Nuestra necesidad de ser amados revela el vacío profundo que habita en nosotros. Un vacío que para algunos es fuente de desesperación, para otros es motivo de búsqueda equivocada en las adicciones o en relaciones torpes que no son más que un tenue reflejo del amor, para otros es causa de anhelo por llenarlo de cualquier forma con todo tipo de cosas materiales, mientras que para otros es una ocasión para ir edificando el amor en sus vidas, entregándola y acogiendo el amor que perciben de los demás.
La atracción que podemos sentir por la otra persona, bien por su físico, por su inteligencia, por su gracia o por sus cualidades no puede ser sino la puerta que nos lleve a una relación más profunda. Es lo que sucede en el matrimonio, en la amistad y en la misma vocación a una vida consagrada. Quien se queda en la imagen inicial, pronto entrará en crisis, pues la hermosura, como todo lo demás, pasa. De poco sirve vivir añorando un flechazo inicial que ya no existe. Sucede en nuestra vida monástica y en todo otro estado de vida. De ahí la importancia vital de consolidar la atracción primera con un amor más profundo y fiel, de ser conscientes de nuestro cuerpo y de nuestros deseos primarios para buscar una relación consolidada en el amor entregado hasta dar la propia vida.

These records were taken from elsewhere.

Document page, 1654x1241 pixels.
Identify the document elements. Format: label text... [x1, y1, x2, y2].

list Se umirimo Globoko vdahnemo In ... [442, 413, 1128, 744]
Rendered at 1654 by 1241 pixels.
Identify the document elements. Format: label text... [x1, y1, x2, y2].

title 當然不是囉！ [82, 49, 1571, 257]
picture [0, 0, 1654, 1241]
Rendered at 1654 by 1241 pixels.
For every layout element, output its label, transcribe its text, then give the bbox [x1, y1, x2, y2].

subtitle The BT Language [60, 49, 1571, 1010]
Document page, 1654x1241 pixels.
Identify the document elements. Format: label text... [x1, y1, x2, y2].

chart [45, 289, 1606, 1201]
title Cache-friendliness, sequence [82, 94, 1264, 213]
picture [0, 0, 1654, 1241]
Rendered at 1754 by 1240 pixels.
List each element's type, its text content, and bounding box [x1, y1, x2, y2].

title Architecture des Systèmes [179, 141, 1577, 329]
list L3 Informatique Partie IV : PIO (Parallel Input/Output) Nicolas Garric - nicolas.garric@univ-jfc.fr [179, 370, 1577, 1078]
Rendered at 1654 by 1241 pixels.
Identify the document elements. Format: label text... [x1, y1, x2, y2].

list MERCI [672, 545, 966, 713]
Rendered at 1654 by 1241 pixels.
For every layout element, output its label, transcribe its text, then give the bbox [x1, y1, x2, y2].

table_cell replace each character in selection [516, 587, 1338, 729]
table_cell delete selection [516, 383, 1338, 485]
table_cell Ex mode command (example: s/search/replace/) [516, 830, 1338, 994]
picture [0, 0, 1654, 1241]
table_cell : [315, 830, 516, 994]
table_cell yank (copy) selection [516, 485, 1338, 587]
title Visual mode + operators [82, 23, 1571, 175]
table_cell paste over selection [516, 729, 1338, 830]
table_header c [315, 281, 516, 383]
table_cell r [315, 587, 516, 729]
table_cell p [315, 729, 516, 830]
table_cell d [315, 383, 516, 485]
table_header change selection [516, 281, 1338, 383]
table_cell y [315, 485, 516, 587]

Los esposos se prometen fidelidad en las alegrías y en las penas, en la salud y en la enfermedad. Fórmula muy expresiva como aviso a navegantes si se desea profundizar en el amor, lo que también sirve en la vida consagrada. La fidelidad es un modo de ser, un estilo de vida, como dice el papa Francisco. La fidelidad embellece una vida en relación, pero nuestra fidelidad solo se puede mantener con la contagiosa fidelidad de Dios cuando la experimentamos en nosotros. “Una fidelidad que puede borrar en nosotros un corazón adúltero y darnos un corazón fiel” en la donación completa de nosotros mismos.
Tan importante es nuestra fidelidad que, cuando la rompemos, no solo nosotros cometemos adulterio, sino que, como nos dice Jesús, inducimos al otro a que también lo cometa. Y para salvaguardar la fidelidad y el amor verdadero en la relación interpersonal la Iglesia ha desarrollado este mandamiento como una maduración en la sexualidad, afectividad y castidad, sin lo cual no se podrá dar una relación personal verdaderamente madura en el amor por no haber logrado la integración personal y el dominio de sí.